(Source information):
[Start of Attachment]
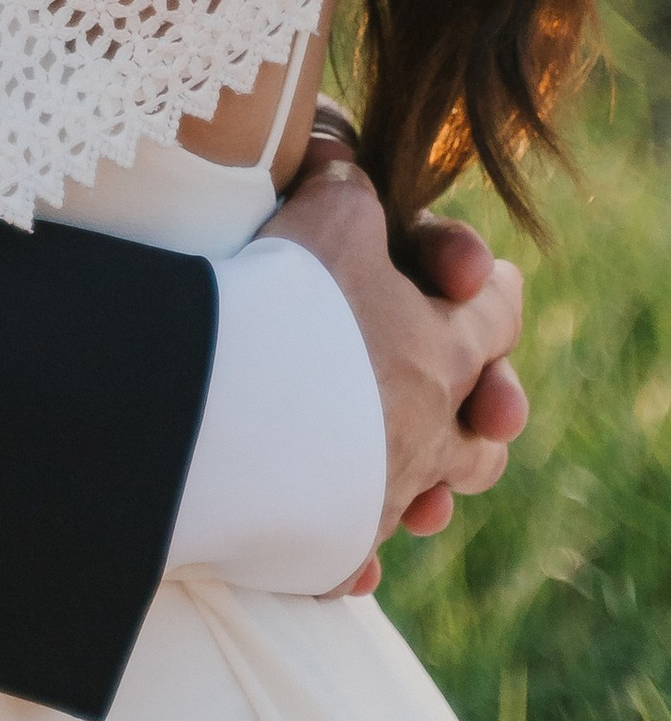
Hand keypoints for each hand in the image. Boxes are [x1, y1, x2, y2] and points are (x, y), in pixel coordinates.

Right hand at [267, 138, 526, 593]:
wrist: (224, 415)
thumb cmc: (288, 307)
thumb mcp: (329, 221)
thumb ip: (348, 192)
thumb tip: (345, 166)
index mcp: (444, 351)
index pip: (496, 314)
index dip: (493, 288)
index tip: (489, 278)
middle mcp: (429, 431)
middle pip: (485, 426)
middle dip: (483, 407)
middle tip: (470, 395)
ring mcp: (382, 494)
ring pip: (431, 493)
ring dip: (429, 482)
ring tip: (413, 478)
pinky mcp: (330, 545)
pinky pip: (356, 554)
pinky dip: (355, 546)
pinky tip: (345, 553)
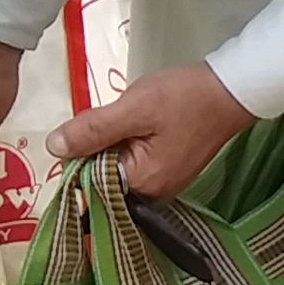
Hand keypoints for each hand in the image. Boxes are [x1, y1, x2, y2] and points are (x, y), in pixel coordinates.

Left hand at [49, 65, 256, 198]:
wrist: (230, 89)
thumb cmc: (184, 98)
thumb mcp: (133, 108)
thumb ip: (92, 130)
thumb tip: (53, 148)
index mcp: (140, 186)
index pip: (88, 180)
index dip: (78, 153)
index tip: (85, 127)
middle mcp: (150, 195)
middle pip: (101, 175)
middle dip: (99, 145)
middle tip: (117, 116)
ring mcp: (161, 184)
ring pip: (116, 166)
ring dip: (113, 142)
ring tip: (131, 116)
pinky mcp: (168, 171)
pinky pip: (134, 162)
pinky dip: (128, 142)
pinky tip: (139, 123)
[End of Attachment]
(Activity): From the line containing "middle pip: (101, 175)" down to the last line, reproduce the records exactly. Include both ends.

(Finished task):
middle pip: (101, 175)
middle dip: (99, 145)
middle tip: (117, 116)
ring mcp: (161, 184)
ring pip: (116, 166)
ring dip: (113, 142)
ring tip: (131, 116)
pinky mcp: (168, 171)
pinky pip: (134, 162)
pinky dip: (128, 142)
pinky tip: (139, 123)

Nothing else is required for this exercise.